• **Tugas Kerja a**:
Tentukan apakah setiap pernyataan di bawah ini sesuai dengan teks tentang khitbah. Jawab ya atau tidak, lalu kutip dengan tepat kata-kata teks yang menentukan jawabannya.
(i) Imam As-Syafie mengatakan bahwa hukum khitbah adalah sunah.
(ii) Tafsiran "bertunangan" di Medan dan Jakarta sama.
(iii) Menurut Dr. Yusuf Al-Qardawi, khatib memiliki hak lain selain hak untuk melamar.

• **Kutipan Teks**:
BERTUNANGAN ATAU KHITHBAH DALAM ISLAM
______________________________________
A. ARTI KHITBAH / TUNANGAN
Khitbah berarti
"bertunangan". "Tafsiran" lafaz atau perkataan
"bertunangan" ini berbeda mengikuti kebiasaan tempat, kawasan, adat
dan suasana masyarakat masing-masing. Berbeda di antara
negara Malaysia, Singapura, Thailand dan Indonesia.
Dan kemungkinan berbeda juga di antara beberapa tempat, adat, suasana serta
kawasan-kawasan di dalam negara Islam masing-masing. Contohnya di dalam
Indonesia, tafsiran "bertunangan" di Medan dan Jakarta berbeda. Di
dalam Thailand, tafsiran "bertunangan" di Bangkok dan Pattani berbeda.
Begitulah seterusnya di tempat-tempat lain.
Khitbah di dalam
bahasa Arab apabila diterjemahkan maknanya ke dalam Bahasa Indonesia bermakna 'melamar' wanita untuk dijadikan bakal
isteri. "Melamar" ini juga bermakna meminta persetujuan pihak wanita
untuk menjadi isteri kepada pihak lelaki. Khitbah ini memakan 'masa/
waktu' berdasarkan kebiasaan atau adat yang masyhur dipegang kawasan, tempat,
adat dan suasana masyarakat.
Khitbah juga
bermakna sebuah proses ketika seorang lelaki meminta dari pihak perempuan untuk
menikah dengan cara-cara atau jalan-jalan yang diketahui masyhur di
tempat masing-masing. Syed sabiq : Fiqh Assunnah).
Khitbah juga membawa
makna mengumumkan dan mengiklankan kehendak / kemauan seseorang untuk berkawin
dengan seseorang wanita.(Dr. Yusuf Qordhowi: Fatawa Muashoroh ). Dr. Yusuf Al-
Qardawi juga berkata (dalam buku yang sama) bahwa di
dalam khitbah / bertunangan ini tidak ada "hak"
bagi khatib (tunangan lelaki) kecuali hak untuk
sekedar melamar (to reserve or booking) seorang makhtubah (tunang wanita), sehingga pihak lelaki
selain darinya tidak datang untuk meminang wanita itu. Biasanya pihak lelaki memberikan tanda hadiah berupa cincin atau barang perhiasan lain yang mudah dikenali bahwa seseorang telah dilamar. Tapi ini juga tergantung kebiasaan setempat
B. HUKUM KHITBAH / BERTUNANGAN DI DALAM
ISLAM
Hukum asal khitbah ini adalah
"boleh", tetapi Imam As-Syafie mengatakan hukumnya adalah
"al-istihbab / sunah" (Al-Mughni Almuhtaj). Dr. Abd. Karim Zaidan
mengatakan bahwa hukum "al-istihbab / sunah" ini lebih aula
(utama / baik) dari hukum "boleh" tadi. (Almufassal fi Ahkam Al Mar'ah) .

• **Data yang Diberikan**:
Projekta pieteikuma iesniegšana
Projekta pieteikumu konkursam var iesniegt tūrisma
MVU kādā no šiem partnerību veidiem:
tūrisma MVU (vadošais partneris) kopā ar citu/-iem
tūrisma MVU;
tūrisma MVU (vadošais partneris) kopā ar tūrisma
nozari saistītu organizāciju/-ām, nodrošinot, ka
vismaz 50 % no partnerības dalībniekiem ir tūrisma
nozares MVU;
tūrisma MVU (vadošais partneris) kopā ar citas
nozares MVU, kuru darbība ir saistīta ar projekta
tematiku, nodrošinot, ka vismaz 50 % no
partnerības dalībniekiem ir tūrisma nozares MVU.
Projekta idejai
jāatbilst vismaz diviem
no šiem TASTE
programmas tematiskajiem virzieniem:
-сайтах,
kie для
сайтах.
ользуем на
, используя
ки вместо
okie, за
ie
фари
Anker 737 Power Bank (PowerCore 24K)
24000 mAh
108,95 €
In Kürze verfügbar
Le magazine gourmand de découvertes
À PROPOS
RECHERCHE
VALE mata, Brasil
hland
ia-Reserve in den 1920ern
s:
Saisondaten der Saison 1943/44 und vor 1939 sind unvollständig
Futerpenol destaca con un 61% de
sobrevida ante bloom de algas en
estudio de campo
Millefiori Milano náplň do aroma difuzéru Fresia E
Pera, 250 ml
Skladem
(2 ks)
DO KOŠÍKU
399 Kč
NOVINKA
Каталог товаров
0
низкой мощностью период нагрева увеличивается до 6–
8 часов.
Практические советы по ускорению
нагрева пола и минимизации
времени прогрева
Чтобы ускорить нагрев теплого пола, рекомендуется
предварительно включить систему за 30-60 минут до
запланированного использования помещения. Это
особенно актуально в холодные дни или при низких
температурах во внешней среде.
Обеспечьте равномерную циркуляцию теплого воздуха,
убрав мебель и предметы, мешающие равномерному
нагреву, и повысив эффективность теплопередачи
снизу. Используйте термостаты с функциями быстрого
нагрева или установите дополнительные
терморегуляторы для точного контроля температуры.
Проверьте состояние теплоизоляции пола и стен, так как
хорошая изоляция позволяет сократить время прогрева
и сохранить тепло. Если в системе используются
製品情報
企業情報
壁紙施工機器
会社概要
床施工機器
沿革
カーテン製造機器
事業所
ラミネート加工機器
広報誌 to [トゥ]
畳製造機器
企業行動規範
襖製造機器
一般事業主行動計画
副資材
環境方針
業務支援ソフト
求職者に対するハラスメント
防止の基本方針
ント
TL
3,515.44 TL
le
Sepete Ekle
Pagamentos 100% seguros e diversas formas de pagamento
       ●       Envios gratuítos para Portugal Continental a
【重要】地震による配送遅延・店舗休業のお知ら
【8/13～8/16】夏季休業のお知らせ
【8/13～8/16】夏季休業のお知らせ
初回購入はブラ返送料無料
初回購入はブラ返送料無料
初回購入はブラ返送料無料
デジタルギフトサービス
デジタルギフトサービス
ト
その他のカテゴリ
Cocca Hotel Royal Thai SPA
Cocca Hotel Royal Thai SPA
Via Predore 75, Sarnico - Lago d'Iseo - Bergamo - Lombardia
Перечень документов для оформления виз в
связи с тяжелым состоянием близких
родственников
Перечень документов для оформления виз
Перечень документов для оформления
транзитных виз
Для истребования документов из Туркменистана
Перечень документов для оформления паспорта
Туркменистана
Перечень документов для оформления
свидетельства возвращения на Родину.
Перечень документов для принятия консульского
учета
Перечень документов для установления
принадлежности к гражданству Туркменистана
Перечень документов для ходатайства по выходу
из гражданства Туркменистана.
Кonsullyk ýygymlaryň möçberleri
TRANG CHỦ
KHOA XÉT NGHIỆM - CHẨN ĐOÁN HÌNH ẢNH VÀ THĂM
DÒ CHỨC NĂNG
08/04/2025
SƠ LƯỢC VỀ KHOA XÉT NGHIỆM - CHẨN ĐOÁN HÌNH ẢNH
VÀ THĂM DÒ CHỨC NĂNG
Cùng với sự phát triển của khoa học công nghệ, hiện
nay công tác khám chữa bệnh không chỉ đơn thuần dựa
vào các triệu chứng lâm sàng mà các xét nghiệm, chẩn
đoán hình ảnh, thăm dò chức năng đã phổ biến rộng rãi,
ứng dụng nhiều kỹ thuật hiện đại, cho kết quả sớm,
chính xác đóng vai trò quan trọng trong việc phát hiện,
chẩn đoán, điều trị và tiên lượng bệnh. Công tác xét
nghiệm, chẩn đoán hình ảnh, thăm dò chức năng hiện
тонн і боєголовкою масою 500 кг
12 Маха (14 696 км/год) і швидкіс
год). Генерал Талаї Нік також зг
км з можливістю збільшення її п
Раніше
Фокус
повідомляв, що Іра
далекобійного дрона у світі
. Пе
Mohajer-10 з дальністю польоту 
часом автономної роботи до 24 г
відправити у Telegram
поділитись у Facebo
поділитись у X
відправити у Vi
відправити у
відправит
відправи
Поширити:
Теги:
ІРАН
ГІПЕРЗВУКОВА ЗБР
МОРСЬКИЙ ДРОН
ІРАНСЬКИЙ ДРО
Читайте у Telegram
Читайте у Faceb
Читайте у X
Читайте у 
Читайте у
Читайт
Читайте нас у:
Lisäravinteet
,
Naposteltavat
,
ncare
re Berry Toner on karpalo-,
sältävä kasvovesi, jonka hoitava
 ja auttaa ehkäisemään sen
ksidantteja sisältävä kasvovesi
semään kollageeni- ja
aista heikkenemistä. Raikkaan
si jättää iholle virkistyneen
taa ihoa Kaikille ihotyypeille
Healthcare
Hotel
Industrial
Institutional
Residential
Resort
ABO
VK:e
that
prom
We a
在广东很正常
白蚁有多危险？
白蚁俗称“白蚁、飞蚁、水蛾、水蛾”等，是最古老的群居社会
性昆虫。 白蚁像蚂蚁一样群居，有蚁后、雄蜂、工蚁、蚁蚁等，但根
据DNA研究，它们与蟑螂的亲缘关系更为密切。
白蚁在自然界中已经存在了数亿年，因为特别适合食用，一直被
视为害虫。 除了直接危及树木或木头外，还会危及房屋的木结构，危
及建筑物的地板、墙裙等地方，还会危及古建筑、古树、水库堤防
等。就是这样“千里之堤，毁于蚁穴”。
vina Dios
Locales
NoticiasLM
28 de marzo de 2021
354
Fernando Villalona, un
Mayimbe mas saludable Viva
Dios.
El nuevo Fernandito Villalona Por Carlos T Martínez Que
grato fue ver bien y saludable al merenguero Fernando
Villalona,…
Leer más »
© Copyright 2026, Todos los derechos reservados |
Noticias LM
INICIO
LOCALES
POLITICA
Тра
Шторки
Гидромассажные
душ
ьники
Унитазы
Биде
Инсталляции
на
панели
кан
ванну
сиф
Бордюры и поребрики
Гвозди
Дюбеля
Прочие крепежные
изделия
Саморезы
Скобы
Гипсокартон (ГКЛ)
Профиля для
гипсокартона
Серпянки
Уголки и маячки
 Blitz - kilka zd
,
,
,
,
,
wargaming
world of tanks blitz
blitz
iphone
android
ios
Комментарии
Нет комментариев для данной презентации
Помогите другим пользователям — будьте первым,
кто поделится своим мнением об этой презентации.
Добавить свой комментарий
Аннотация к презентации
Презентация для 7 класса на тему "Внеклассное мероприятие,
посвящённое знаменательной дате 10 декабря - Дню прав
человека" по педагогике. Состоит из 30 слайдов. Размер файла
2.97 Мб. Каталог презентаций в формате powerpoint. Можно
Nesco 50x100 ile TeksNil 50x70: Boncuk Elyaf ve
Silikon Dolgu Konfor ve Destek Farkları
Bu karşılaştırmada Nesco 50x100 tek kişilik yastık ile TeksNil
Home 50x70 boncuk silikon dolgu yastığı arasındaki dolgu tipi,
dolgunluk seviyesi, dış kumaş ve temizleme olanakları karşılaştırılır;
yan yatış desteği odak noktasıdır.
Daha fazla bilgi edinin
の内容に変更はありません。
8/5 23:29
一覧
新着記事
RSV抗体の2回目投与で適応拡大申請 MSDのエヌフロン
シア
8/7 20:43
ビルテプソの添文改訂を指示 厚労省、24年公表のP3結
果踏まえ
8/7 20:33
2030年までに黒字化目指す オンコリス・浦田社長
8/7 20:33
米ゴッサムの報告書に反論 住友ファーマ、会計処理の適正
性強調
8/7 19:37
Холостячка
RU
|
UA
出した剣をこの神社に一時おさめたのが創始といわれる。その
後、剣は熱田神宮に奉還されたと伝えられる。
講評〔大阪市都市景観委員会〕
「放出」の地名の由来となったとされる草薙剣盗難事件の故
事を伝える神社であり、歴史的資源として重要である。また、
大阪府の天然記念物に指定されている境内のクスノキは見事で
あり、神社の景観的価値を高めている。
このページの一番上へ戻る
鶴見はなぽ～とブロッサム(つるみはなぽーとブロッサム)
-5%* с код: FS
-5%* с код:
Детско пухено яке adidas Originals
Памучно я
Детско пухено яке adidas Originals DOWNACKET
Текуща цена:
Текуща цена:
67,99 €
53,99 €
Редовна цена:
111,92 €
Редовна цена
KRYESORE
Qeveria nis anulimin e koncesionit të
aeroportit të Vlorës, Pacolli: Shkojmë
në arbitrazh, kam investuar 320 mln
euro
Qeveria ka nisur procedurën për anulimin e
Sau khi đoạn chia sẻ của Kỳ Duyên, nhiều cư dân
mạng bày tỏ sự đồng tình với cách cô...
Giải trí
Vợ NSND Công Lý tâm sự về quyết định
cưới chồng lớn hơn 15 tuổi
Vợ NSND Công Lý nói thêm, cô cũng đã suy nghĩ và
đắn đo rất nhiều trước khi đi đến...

• **Tugas Kerja b**:
Tuliskan kembali baris-baris catatan, mulai dari baris pertama catatan hingga baris yang memuat "nozari saistītu organizāciju/-ām, nodrošinot, ka", termasuk baris itu.

• **Jawaban Tugas a**:
(i) Ya: "tetapi Imam As-Syafie mengatakan hukumnya adalah "al-istihbab / sunah""
(ii) Tidak: "tafsiran "bertunangan" di Medan dan Jakarta berbeda"
(iii) Tidak: "tidak ada "hak" bagi khatib (tunangan lelaki) kecuali hak untuk sekedar melamar"

• **Jawaban Tugas b**:
Projekta pieteikuma iesniegšana
Projekta pieteikumu konkursam var iesniegt tūrisma
MVU kādā no šiem partnerību veidiem:
tūrisma MVU (vadošais partneris) kopā ar citu/-iem
tūrisma MVU;
tūrisma MVU (vadošais partneris) kopā ar tūrisma
nozari saistītu organizāciju/-ām, nodrošinot, ka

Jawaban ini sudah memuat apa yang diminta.